The External Secrets Operator (ESO) is an operator for syncing secrets imported from external data sources to our cluster as k8s Secrets. Secret management is perhaps the most difficult part of running the cluster completely only source, with no external secret provider. Most secrets are imported during cluster bootstrap from local .env files, something we frown upon, but it proved too expensive to run a separate cluster with Infisical.

Grafana

Grafana is an open source monitoring platform that ships by default in clusters created by OpenStack Magnum. Primarily used for monitoring CPU, RAM and storage usage on cluster nodes, it can also be configured to push alarm messages to Discord or other platforms when certain conditions are met.

Kargo

Kargo is the missing piece from Argo; it allows us to monitor container registries and update Argo Applications to reflect certain image constraints, such as always using the most recent version of a service. Kargo treats build artifacts as their own resources in k8s, and allows you to create pipelines called Stages that in turn modify Argo apps, among other things.

A Kargo promotion pipeline ships with every one of our custom helm charts, enabling that sweet deploy-on-push functionality.

Suplemental Features

The following are either work in progress features, or are upstream dependencies of some of the above features.

clustersecret

ClusterSecret is a simple helm chart for replicating Secrets across multiple Namespaces. This is notably used to propagate the randomly generated password to a connection string for CNPG so it can be accessed by MSWA.

designate-cert-manager-webhook

This helm chart provides a single pod that enables DNS01 for cert-manager via OpenStack Designate. This is the most reliable way to integrate with Let’s Encrypt.

Eraser

Eraser is an operator for managing the storage space on VMs within a cluster. It was integrated after an ICM occurred where two 32GB docker images starved the root volumes of all of our nodes, leading to an entire re-roll. It automatically cleans up unused images and temporary files periodically.

Istio

Istio was created by Google, and serves as a service mesh, or an interface for monitoring and coordinating networking within a cluster. While not currently in use, this would be a great candidate to be implemented alongside the model-service.

KEDA

KEDA is an operator for auto-scaling ReplicaSets based on some criteria.

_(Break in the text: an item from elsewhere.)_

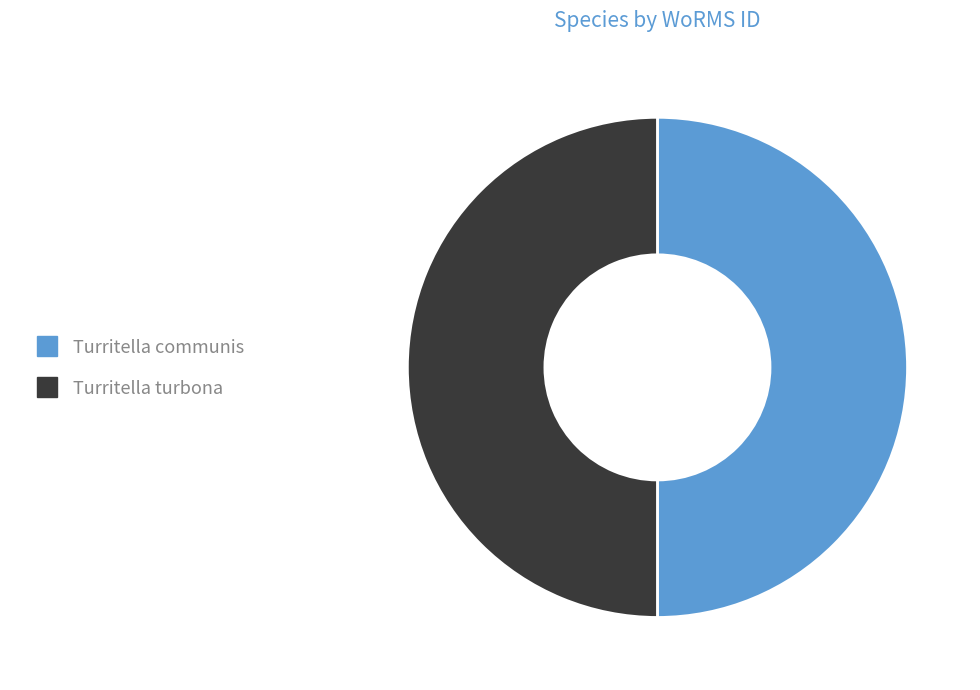

Is the sum of Turritella turbona and Turritella communis greater than half?

Yes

While not currently in use, it will become useful during beta tests of MSWA when we may wish to increase the number of video workers based on the volume of videos in the queue.

Tip

KEDA does not support auto scaling based on HTTP traffic, interestingly. If you are interested in that or other serverless tech for k8s, checkout Knative , but be warned that it requires at least 60GB of RAM base.

Redpanda

The Redpanda Operator is a modern replacement for Kafka, a queue service. Its protocol is 100% compatible with Kakfa, which is why MSWA uses kakfa.js to interact with the queue.

SecretGenerator

kubernetes-secret-generator is a helm chart for randomly generating secrets, which is useful for automating parts of cluster bootstrapping, such as generating a password for our CNPG cluster.

Traefik

Traefik is an incredibly popular proxy for both k8s and standalone applications. It allows routing rules to be defined via annotations on Ingresses, and provides TLS termination (https -> http).

Valkey

Valkey was created during the Redis closed-source debacle, and is similar to Redpanda in the sense that it is a drop in replacement for Redis that supports clustering and failover.